A knee injury wasn’t far behind for Will, and before long he had to resort to walking. “Here was this thing that I’d spent a year preparing for and I had an infected eye, my knee was wrecked, it didn’t look good. But there was no way I was stopping – I walked the uphills and rolled the downhills until I got to a little town called Wise River where I took a day off. I checked into a motel there and iced my knee for a whole day, and it was there that I met Rick – an ex-Navy SEALs captain who was also racing the Tour Divide. It’s one of the many great things about it; our paths would never otherwise cross, but here I was chatting to this super tough sixty-year-old guy in the middle of nowhere,” remembers Will.  “We rode together on what would be my final day. We were approaching a flat section in Idaho, and when we came to a dude ranch I finally accepted my fate. It took me quite a while to come to terms with what was happening, but I knew my race was over.”

Despite his misfortune, Will experienced profound kindness on his adventure. When his eye infection worsened, he had no option but to seek specialist attention. In Whitefish, a small city in Montana, he was recommended a doctor named Kurt Blades who, following an hour-long consultation, admitted to also being a fellow mountain biker. When the time came to pay the bill for the treatment, Doctor Blades waived the fee.

The acts of kindness he encountered were sometimes faceless, too.
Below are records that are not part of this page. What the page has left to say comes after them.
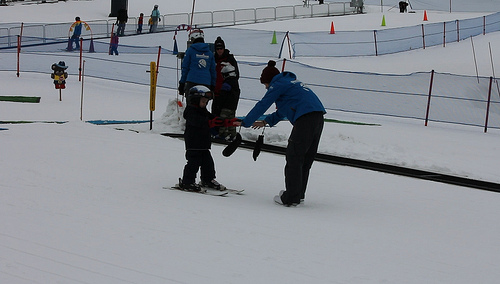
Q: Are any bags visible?
A: No, there are no bags.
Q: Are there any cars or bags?
A: No, there are no bags or cars.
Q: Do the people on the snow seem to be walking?
A: Yes, the people are walking.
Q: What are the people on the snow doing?
A: The people are walking.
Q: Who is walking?
A: The people are walking.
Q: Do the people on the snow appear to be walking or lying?
A: The people are walking.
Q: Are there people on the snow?
A: Yes, there are people on the snow.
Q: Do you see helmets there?
A: Yes, there is a helmet.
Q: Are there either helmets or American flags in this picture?
A: Yes, there is a helmet.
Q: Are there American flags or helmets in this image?
A: Yes, there is a helmet.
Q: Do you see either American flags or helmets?
A: Yes, there is a helmet.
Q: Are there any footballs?
A: No, there are no footballs.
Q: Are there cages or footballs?
A: No, there are no footballs or cages.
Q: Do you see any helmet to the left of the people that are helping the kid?
A: Yes, there is a helmet to the left of the people.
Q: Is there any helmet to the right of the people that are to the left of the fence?
A: No, the helmet is to the left of the people.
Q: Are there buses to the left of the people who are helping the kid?
A: No, there is a helmet to the left of the people.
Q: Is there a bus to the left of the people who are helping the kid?
A: No, there is a helmet to the left of the people.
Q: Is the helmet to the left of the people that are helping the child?
A: Yes, the helmet is to the left of the people.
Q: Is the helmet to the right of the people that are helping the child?
A: No, the helmet is to the left of the people.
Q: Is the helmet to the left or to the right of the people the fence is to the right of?
A: The helmet is to the left of the people.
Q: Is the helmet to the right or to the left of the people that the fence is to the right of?
A: The helmet is to the left of the people.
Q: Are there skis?
A: Yes, there are skis.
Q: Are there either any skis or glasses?
A: Yes, there are skis.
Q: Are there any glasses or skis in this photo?
A: Yes, there are skis.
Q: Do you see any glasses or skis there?
A: Yes, there are skis.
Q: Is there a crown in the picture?
A: No, there are no crowns.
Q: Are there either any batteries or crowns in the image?
A: No, there are no crowns or batteries.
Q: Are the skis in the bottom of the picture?
A: Yes, the skis are in the bottom of the image.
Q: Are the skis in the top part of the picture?
A: No, the skis are in the bottom of the image.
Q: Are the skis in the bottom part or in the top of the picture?
A: The skis are in the bottom of the image.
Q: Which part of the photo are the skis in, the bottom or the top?
A: The skis are in the bottom of the image.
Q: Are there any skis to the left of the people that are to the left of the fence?
A: Yes, there are skis to the left of the people.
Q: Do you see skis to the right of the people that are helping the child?
A: No, the skis are to the left of the people.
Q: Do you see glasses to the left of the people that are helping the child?
A: No, there are skis to the left of the people.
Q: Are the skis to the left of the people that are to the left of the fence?
A: Yes, the skis are to the left of the people.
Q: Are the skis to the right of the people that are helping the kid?
A: No, the skis are to the left of the people.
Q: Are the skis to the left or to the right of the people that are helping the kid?
A: The skis are to the left of the people.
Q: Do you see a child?
A: Yes, there is a child.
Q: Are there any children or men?
A: Yes, there is a child.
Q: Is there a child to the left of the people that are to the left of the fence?
A: Yes, there is a child to the left of the people.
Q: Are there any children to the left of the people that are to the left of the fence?
A: Yes, there is a child to the left of the people.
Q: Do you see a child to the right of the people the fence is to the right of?
A: No, the child is to the left of the people.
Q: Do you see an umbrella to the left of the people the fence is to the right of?
A: No, there is a child to the left of the people.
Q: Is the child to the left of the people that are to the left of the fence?
A: Yes, the child is to the left of the people.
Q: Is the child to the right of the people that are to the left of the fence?
A: No, the child is to the left of the people.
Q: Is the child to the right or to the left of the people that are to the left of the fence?
A: The child is to the left of the people.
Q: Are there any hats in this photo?
A: Yes, there is a hat.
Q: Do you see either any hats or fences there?
A: Yes, there is a hat.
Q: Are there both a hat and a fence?
A: Yes, there are both a hat and a fence.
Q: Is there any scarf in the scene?
A: No, there are no scarves.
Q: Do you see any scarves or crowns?
A: No, there are no scarves or crowns.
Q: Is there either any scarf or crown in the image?
A: No, there are no scarves or crowns.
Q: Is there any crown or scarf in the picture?
A: No, there are no scarves or crowns.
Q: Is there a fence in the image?
A: Yes, there is a fence.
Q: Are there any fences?
A: Yes, there is a fence.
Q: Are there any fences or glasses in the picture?
A: Yes, there is a fence.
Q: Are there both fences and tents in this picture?
A: No, there is a fence but no tents.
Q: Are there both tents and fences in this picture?
A: No, there is a fence but no tents.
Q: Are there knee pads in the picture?
A: No, there are no knee pads.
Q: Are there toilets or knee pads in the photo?
A: No, there are no knee pads or toilets.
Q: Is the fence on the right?
A: Yes, the fence is on the right of the image.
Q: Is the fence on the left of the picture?
A: No, the fence is on the right of the image.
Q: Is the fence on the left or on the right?
A: The fence is on the right of the image.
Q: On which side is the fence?
A: The fence is on the right of the image.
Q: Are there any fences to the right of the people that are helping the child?
A: Yes, there is a fence to the right of the people.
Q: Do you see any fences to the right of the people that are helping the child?
A: Yes, there is a fence to the right of the people.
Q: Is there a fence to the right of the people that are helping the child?
A: Yes, there is a fence to the right of the people.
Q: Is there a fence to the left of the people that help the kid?
A: No, the fence is to the right of the people.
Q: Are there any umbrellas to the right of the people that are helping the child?
A: No, there is a fence to the right of the people.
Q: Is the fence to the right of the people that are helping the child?
A: Yes, the fence is to the right of the people.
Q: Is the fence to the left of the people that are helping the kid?
A: No, the fence is to the right of the people.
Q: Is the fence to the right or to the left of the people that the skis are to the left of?
A: The fence is to the right of the people.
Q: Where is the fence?
A: The fence is on the snow.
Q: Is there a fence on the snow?
A: Yes, there is a fence on the snow.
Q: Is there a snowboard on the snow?
A: No, there is a fence on the snow.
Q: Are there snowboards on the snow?
A: No, there is a fence on the snow.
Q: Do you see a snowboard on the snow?
A: No, there is a fence on the snow.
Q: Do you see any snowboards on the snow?
A: No, there is a fence on the snow.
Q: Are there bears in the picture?
A: Yes, there is a bear.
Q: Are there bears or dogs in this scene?
A: Yes, there is a bear.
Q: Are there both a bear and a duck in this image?
A: No, there is a bear but no ducks.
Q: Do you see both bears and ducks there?
A: No, there is a bear but no ducks.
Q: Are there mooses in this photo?
A: No, there are no mooses.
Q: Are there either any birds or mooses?
A: No, there are no mooses or birds.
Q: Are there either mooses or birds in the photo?
A: No, there are no mooses or birds.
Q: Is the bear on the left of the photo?
A: Yes, the bear is on the left of the image.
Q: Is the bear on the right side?
A: No, the bear is on the left of the image.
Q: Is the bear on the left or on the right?
A: The bear is on the left of the image.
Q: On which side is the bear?
A: The bear is on the left of the image.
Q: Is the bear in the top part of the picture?
A: Yes, the bear is in the top of the image.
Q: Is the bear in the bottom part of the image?
A: No, the bear is in the top of the image.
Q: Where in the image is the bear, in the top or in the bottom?
A: The bear is in the top of the image.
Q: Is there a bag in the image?
A: No, there are no bags.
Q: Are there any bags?
A: No, there are no bags.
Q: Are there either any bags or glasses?
A: No, there are no bags or glasses.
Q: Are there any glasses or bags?
A: No, there are no bags or glasses.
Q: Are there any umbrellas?
A: No, there are no umbrellas.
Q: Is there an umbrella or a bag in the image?
A: No, there are no umbrellas or bags.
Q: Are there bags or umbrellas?
A: No, there are no umbrellas or bags.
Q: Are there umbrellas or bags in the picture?
A: No, there are no umbrellas or bags.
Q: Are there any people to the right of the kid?
A: Yes, there are people to the right of the kid.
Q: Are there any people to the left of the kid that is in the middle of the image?
A: No, the people are to the right of the child.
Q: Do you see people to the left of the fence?
A: Yes, there are people to the left of the fence.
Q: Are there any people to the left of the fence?
A: Yes, there are people to the left of the fence.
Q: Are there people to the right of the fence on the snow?
A: No, the people are to the left of the fence.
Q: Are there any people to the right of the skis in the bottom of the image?
A: Yes, there are people to the right of the skis.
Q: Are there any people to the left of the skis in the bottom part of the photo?
A: No, the people are to the right of the skis.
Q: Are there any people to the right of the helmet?
A: Yes, there are people to the right of the helmet.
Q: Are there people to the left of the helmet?
A: No, the people are to the right of the helmet.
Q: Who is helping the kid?
A: The people are helping the kid.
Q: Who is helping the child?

When walking through a particularly tricky section of trail, Will came across a box that was labeled ‘A present from the trail angels’. Inside were fresh apples, peanut m&m’s, and a note that read: Gifts for Tour Divide riders.

“If I’d gone there and the experience had been exactly what I wanted, I wouldn’t have really learned anything. But instead it beat the shit out me, and I came back to London with my tail between my legs. After a few months, I found myself thinking about it a lot, and those thoughts soon turned to fondness, and now all I can think about is getting back out there and doing it again. Even though it went very badly, the simple act of trying it was an amazing experience.”

And when he returns? Will is determined to approach the race with an entirely different frame of mind. “While I came at last year’s race prepared physically and kit-wise, I was obsessing over the finish line and what I thought it had to be. This time I’m going to start riding and stay as open as possible to whatever happens. But I won’t lie – I’m still desperate to finish.”